34Mais, objectera-t-on, lorsque les philosophes s’emparent de la sémantique des mondes possibles et la tiennent pour un cadre propre à interpréter toute pensée modale, ils ne songent pas seulement aux « formules » ou aux « schémas » des calculs modaux, mais ils songent aussi à des assertions modales concrètes, comme « Jean aurait pu être pilote de ligne ». D’où vient alors que le problème posé par l’inscription des possibles dans le temps du monde n’ait pas conduit ces philosophes à s’interroger sur l’universelle applicabilité de la sémantique des mondes possibles ? La réponse, croyons-nous, tient dans le fait que, sous l’influence sans doute de la logique modale, les philosophes qui accordent une valeur à la sémantique des mondes possibles et débattent du statut de ces mondes considèrent tous les possibles comme des possibles logiques et sous-évaluent le rôle joué par l’expérience dans la connaissance modale. Il est vrai qu’un auteur comme Kripke a insisté sur le fait qu’une vérité nécessaire n’était pas toujours une vérité connaissable a priori32. Mais il n’en reste pas moins que pour décider du nécessaire, de l’impossible et du possible, c’est à la logique que l’on se confie. Dire qu’il est possible que a soit G, c’est dire qu’il n’est pas nécessaire que a soit non-G et, pour juger de ce qui est nécessaire et non-nécessaire, on s’interroge sur ce qu’il est nécessaire que a soit pour que le terme « a » puisse référer à l’objet a en tout monde possible. De ce point de vue, il est donc simplement logiquement vrai que Jean aurait pu être pilote de ligne, dès lors qu’il n’est pas requis que Jean ne soit pas pilote de ligne pour que « Jean » fasse référence à Jean.
35Or le fait est qu’en pensant que Jean aurait pu être pilote de ligne, nous ne cherchons pas toujours, et cherchons même rarement à déterminer si Jean est nécessairement non-pilote de ligne. Nous voulons plutôt savoir si Jean a raison de regretter de ne pas l’être, voire de s’accuser de ne pas l’être devenu. Et dans ce cas, ce qui nous intéresse, ce n’est pas de savoir si Jean avait la possibilité logique d’être pilote de ligne, mais si, à un moment de sa vie, cette possibilité fut réellement ouverte pour lui.
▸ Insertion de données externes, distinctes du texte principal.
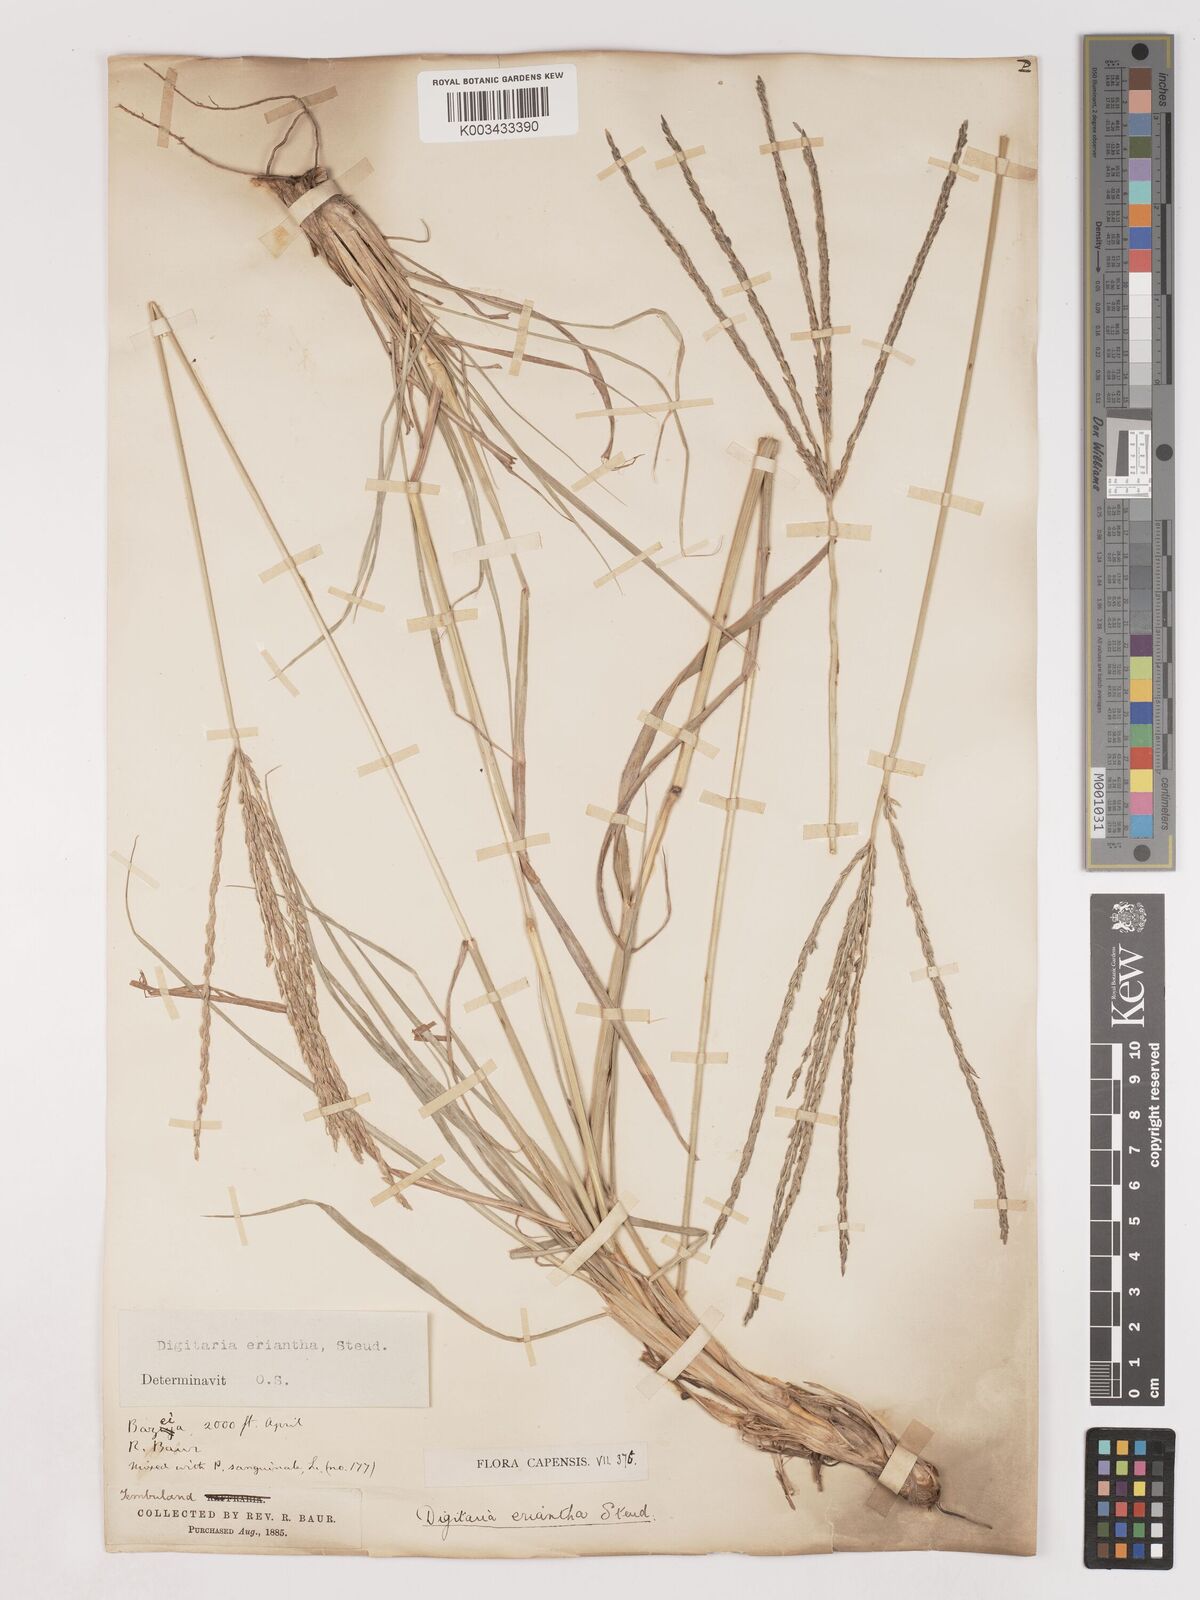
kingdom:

36Les pensées modales qui supposent que le locuteur soit situé dans le temps et qui prennent leur valeur de vérité en fonction de l’inscription du locuteur dans le temps ne peuvent donc jouir de l’a-cosmicité qui est requise pour contempler l’ensemble des mondes possibles comme le Dieu de Leibniz aurait pu le faire. Les mondes possibles sont faits pour les possibles logiques, pas pour les possibles réels. Toutefois, les possibles réels ne sont pas sans monde. Parce qu’ils sont affectés par le passage du temps du monde, ils sont nécessairement solidaires de ce monde. Mais comment existent-ils dans ce monde ? Comment y sont-ils réels ? C’est sans doute en étant plus attentifs à la manière dont nous les connaissons que nous parviendrons à déterminer ce qu’il faut qu’ils soient pour que l’on puisse les connaître comme nous le faisons.